Task data —
::::::::::

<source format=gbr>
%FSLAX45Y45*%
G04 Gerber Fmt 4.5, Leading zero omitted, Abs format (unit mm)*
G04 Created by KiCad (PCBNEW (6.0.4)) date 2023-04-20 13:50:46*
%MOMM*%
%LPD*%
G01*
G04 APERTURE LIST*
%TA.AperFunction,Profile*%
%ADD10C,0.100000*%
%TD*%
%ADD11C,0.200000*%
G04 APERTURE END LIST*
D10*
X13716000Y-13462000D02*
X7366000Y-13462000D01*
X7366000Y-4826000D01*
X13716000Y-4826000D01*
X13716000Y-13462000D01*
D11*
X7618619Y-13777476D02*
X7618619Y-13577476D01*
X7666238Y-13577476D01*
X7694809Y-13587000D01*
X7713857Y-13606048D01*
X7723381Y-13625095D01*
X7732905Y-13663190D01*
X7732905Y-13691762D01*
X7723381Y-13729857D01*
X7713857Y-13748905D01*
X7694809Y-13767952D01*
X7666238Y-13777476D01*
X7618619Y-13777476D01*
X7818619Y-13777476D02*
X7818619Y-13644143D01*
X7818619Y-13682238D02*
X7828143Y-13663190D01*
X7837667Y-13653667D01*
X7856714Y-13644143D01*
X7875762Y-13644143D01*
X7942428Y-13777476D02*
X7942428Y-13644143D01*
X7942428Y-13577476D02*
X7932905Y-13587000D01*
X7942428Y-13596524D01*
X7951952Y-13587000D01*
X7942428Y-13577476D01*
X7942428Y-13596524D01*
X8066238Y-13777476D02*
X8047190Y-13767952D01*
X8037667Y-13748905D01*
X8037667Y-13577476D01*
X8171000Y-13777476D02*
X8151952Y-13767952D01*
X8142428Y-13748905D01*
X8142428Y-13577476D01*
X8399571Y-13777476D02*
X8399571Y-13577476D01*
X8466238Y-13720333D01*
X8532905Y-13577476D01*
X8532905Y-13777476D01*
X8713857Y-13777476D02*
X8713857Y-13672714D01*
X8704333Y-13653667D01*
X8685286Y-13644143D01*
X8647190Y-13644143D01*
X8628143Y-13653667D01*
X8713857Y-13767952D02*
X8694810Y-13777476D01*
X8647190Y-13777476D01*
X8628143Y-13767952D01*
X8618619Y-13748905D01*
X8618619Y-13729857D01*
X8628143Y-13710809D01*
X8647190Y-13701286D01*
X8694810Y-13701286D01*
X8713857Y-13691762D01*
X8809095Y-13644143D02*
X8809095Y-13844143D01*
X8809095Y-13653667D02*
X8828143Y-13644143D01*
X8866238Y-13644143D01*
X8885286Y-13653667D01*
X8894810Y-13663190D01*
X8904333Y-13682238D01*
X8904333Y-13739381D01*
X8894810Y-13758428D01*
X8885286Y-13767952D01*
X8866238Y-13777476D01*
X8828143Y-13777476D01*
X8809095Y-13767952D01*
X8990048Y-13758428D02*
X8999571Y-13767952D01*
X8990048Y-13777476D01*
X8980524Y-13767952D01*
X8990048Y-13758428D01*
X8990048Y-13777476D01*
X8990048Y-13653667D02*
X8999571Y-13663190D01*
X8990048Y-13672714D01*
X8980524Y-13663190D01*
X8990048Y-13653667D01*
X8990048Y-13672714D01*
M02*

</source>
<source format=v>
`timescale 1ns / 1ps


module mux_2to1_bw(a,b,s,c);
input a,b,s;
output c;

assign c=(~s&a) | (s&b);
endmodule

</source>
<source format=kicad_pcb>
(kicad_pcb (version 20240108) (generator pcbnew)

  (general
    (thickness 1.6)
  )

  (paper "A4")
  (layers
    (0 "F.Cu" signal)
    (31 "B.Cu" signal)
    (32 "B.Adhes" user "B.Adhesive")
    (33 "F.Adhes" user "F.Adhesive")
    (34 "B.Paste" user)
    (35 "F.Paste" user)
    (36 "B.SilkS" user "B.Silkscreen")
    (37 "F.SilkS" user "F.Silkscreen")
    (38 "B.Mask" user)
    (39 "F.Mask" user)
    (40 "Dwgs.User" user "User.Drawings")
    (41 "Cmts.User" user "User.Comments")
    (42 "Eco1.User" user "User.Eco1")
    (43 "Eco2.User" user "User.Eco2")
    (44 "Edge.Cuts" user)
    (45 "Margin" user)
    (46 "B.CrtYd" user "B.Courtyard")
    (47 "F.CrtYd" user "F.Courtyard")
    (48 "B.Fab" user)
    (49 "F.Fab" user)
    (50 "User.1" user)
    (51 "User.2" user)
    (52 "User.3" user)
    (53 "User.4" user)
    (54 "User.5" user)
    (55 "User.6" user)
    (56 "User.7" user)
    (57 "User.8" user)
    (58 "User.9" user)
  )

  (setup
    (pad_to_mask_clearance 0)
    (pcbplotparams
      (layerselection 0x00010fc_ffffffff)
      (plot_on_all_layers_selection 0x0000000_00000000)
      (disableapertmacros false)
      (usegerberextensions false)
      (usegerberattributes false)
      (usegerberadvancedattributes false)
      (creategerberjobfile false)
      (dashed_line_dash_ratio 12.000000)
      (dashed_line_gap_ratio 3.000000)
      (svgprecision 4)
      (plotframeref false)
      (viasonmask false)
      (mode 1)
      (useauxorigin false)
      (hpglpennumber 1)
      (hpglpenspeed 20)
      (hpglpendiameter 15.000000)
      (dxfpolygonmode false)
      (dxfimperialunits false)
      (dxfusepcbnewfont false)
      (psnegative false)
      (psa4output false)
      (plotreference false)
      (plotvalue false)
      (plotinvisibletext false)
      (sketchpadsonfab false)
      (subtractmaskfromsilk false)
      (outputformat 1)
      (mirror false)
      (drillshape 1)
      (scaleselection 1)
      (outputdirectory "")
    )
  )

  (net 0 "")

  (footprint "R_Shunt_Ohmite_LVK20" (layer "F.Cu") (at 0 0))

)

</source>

::::::::::

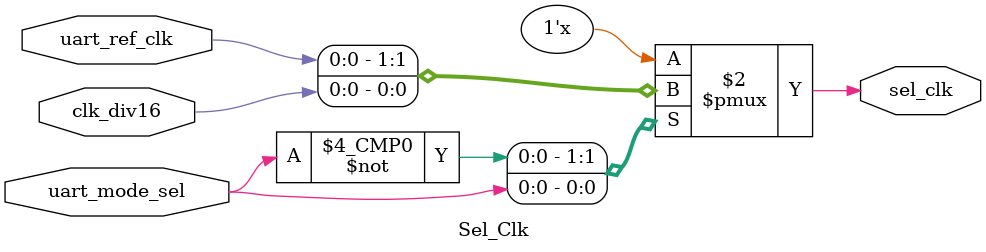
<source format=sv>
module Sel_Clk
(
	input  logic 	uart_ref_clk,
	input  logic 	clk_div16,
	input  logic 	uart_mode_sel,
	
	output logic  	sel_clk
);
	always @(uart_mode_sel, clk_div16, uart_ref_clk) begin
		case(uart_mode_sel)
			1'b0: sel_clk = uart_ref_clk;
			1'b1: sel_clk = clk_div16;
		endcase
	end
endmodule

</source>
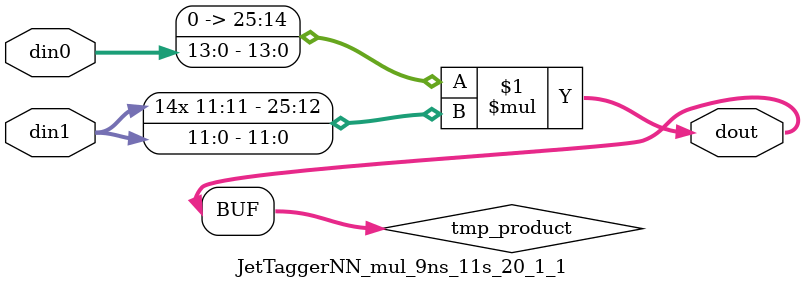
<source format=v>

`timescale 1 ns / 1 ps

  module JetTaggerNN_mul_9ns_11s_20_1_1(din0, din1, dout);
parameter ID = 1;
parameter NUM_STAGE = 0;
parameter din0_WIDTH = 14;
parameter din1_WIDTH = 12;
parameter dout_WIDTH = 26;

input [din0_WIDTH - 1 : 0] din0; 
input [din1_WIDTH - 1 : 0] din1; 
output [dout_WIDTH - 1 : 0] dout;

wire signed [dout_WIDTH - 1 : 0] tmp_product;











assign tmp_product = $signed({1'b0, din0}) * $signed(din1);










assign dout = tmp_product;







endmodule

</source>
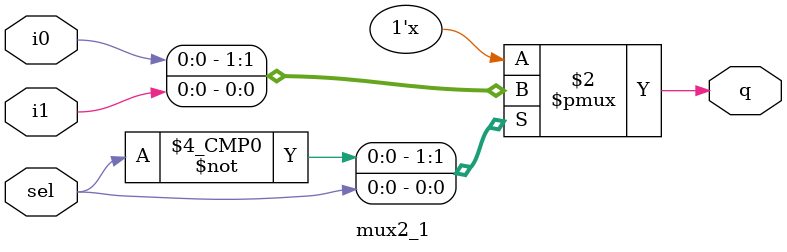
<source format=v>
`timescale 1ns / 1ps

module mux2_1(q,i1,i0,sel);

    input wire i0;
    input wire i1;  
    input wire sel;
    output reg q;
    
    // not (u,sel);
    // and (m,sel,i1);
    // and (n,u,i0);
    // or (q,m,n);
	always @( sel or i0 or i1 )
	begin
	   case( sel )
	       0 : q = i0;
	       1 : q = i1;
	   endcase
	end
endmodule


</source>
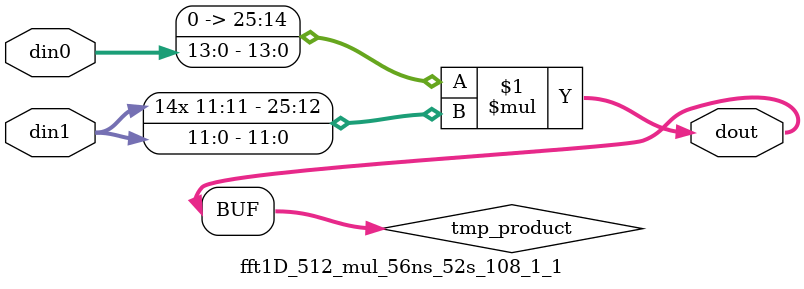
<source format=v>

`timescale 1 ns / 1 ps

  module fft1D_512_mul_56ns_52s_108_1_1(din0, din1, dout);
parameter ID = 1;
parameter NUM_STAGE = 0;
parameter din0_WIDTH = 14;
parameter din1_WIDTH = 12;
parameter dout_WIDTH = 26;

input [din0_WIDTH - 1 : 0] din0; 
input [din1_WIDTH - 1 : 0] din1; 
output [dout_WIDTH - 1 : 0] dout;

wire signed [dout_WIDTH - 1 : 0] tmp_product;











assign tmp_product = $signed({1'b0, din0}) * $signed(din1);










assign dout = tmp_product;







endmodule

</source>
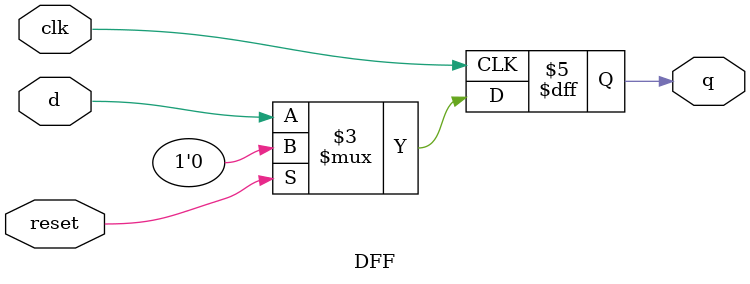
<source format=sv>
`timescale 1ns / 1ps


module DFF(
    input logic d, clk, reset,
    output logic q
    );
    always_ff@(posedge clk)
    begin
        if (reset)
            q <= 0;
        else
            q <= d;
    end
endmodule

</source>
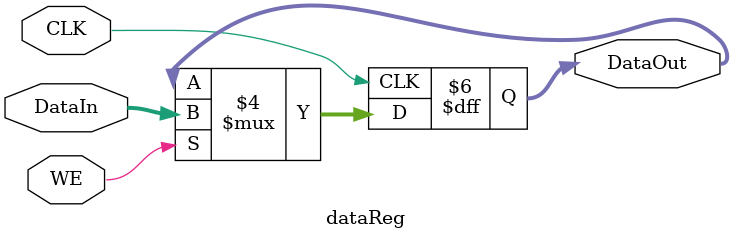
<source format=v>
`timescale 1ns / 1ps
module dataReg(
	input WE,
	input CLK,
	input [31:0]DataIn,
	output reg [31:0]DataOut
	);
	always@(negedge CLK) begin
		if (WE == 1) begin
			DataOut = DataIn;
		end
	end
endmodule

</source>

::::::::::

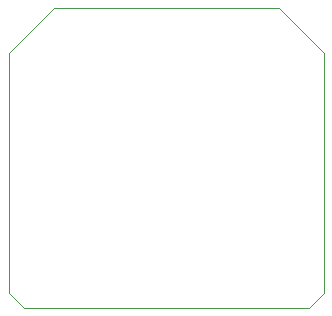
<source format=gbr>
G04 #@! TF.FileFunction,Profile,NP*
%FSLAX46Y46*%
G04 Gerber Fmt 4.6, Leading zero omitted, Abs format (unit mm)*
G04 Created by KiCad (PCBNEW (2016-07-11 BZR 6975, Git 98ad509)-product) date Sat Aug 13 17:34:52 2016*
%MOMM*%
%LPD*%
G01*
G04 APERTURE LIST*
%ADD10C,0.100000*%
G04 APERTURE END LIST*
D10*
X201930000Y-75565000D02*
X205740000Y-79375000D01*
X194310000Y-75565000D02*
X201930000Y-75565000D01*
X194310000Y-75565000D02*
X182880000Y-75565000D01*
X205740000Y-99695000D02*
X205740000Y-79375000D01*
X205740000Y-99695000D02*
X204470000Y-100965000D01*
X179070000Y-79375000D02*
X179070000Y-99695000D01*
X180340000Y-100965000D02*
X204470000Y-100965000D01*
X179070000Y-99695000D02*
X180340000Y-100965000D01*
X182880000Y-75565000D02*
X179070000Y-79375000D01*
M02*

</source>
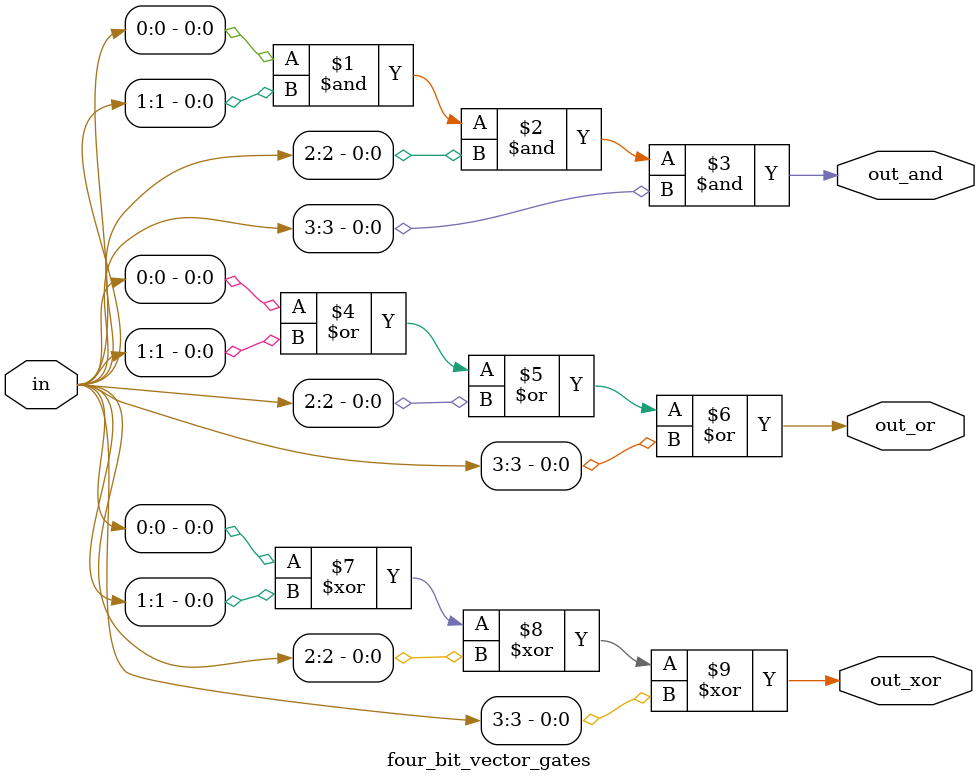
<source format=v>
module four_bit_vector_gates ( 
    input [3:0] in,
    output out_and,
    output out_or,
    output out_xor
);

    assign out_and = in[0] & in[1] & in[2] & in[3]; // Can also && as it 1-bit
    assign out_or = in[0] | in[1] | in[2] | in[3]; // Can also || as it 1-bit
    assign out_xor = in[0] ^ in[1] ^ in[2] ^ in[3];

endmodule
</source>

::::::::::

Exercise details —
Each line of the listing that holds the string "SilkS" counts once; state how many there are, with nothing added.

Solution for this task —
2